Collected data:

+++++

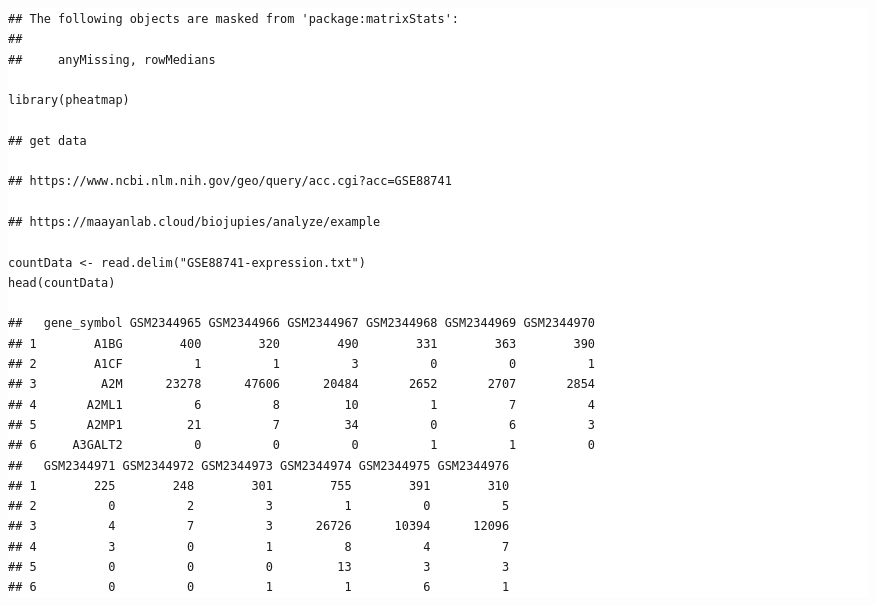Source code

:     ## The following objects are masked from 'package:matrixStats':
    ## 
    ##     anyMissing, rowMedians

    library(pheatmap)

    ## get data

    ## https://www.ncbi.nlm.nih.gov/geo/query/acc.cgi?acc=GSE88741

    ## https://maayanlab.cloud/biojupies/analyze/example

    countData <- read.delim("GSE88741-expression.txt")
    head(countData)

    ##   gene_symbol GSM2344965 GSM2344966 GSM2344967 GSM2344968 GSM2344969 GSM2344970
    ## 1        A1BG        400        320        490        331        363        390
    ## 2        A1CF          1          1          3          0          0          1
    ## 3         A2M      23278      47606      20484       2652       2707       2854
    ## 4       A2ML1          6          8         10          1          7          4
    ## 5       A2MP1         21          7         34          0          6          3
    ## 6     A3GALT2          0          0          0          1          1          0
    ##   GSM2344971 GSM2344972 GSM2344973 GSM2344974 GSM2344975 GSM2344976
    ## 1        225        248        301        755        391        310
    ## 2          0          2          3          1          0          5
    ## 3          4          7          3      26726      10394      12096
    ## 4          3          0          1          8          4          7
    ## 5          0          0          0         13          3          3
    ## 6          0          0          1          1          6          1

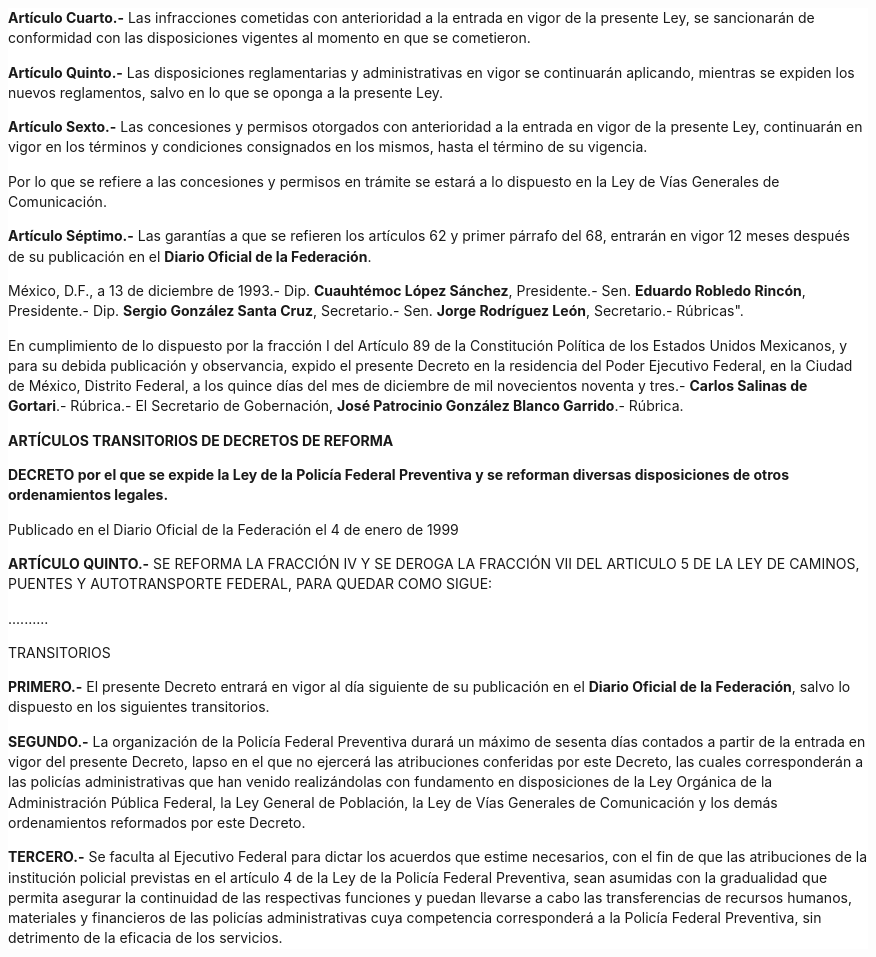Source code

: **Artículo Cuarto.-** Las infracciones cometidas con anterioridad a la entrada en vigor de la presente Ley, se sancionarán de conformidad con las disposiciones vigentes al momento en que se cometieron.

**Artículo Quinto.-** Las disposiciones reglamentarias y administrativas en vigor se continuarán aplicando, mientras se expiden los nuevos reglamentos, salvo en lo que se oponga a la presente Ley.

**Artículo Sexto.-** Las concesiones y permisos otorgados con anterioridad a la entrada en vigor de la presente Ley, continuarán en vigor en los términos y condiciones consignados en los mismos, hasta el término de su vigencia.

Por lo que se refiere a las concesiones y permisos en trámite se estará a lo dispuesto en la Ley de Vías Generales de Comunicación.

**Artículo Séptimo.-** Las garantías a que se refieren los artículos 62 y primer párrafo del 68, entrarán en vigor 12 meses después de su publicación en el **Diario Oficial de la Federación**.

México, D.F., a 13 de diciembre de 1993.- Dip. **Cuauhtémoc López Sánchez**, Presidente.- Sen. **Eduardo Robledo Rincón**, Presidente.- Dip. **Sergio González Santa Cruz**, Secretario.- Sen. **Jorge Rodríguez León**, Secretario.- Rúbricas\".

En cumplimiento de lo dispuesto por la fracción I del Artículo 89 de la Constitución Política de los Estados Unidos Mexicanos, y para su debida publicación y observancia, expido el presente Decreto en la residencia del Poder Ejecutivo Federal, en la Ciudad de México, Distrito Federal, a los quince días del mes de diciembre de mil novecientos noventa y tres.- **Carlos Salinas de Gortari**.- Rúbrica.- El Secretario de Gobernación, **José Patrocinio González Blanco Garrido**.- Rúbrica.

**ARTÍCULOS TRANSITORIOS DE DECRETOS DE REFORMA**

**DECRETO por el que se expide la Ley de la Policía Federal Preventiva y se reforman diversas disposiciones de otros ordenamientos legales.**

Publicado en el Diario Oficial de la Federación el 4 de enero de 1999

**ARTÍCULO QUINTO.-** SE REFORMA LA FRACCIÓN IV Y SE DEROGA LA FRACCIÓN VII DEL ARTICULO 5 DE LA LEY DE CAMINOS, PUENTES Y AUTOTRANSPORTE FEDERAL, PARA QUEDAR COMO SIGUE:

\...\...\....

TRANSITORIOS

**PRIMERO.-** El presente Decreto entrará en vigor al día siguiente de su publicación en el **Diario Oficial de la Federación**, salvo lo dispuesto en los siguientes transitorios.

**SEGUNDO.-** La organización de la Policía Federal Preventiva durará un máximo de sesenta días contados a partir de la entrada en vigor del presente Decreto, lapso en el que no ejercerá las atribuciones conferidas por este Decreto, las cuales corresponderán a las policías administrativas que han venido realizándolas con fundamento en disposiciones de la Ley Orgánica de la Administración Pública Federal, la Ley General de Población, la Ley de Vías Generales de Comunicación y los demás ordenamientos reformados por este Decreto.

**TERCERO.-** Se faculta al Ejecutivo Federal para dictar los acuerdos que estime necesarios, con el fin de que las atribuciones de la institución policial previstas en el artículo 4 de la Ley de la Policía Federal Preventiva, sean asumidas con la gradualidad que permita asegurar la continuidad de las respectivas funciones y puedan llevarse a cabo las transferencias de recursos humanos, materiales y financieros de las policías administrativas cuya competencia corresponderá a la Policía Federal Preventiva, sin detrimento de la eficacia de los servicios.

+++++

Which lines run from the one holding "de la Federación**." through the one holding "México, D.F., a" in the records above? Repeat them exactly, both included, and nothing more.

**Artículo Séptimo.-** Las garantías a que se refieren los artículos 62 y primer párrafo del 68, entrarán en vigor 12 meses después de su publicación en el **Diario Oficial de la Federación**.

México, D.F., a 13 de diciembre de 1993.- Dip. **Cuauhtémoc López Sánchez**, Presidente.- Sen. **Eduardo Robledo Rincón**, Presidente.- Dip. **Sergio González Santa Cruz**, Secretario.- Sen. **Jorge Rodríguez León**, Secretario.- Rúbricas\".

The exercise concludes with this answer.